For the next step, I wish to see what a periodic convex combination of periodic features looks like. As of yet, we don’t know what $W_V$ is, but we know that it is a simple linear projection, which means it won’t warp the embedding space.

I.E. if a bunch of embeddings formed a circle in the embedding space, applying $W_V$ to them may stretch / squeeze them, but won’t warp them into a non-circle-looking shape like a bean, a knot, a square, or whatnot.

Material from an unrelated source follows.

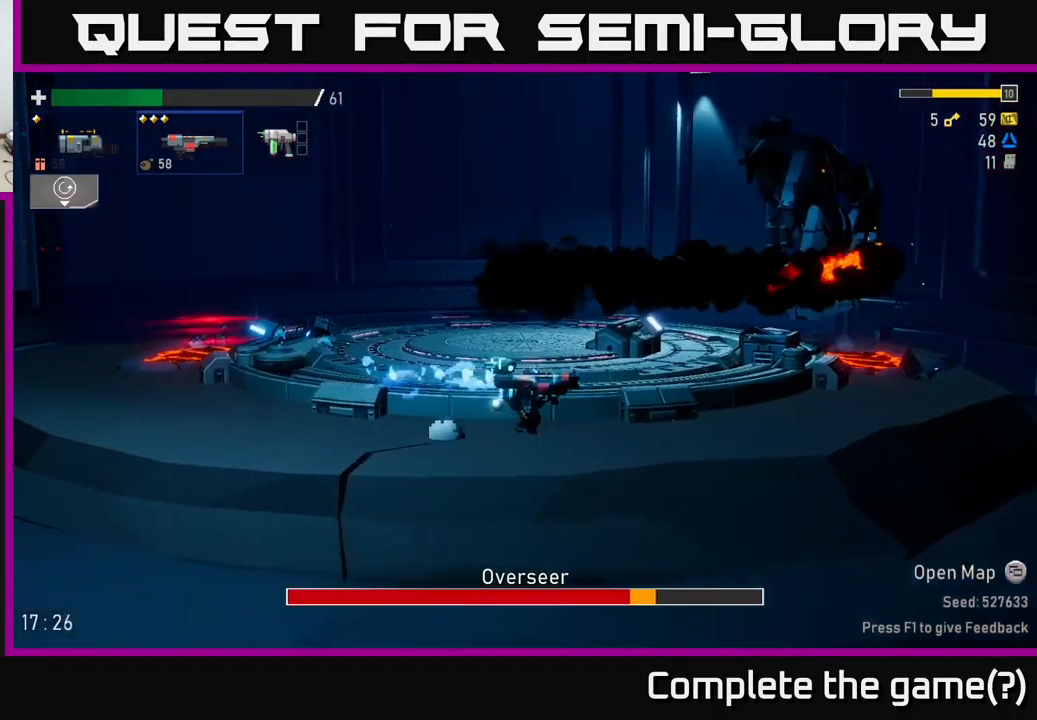
{"buttons": [], "left_stick": "right", "right_stick": "center", "events": [[150, "X", "down"], [433, "X", "up"]]}
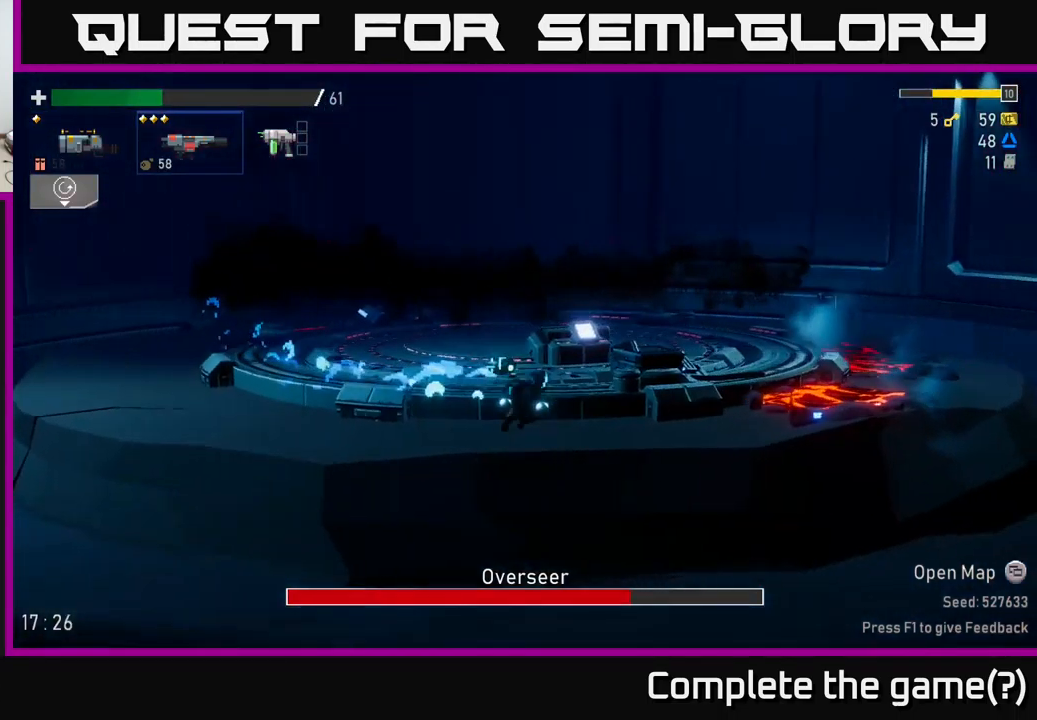
{"buttons": ["A"], "left_stick": "right", "right_stick": "center", "events": [[450, "A", "down"]]}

Because a simple linear transformation won’t fundamentally change the shape of the embeddings, and it is the shape that we’re interested in, without loss of generality, I’ll just pretend $W_V$ is the identity matrix. Then, I can just plot $z$ of the = token, given by:

\[\begin{align*} z_= = \alpha x_a + (1 - \alpha) x_b \end{align*}\]

for some periodic $\alpha$. Since Head 1 looks rather much like a simple sinusoidal curve, we’ll just take $\alpha \sim \cos(2 \pi (f + \text{offset}))$ for some frequency $f$. For our plots, we will also fix a (hence $x_a$), and vary b with the same frequency. The actual value for Head 1’s frequency is $4$, but for the sake of illustration, we’ll make it $0.5$.

In fact, depending on how many wavelengths the attention coefficient $\alpha$ is offset (looking at the attention maps above, this offset is itself periodic), we get a whole family of curves!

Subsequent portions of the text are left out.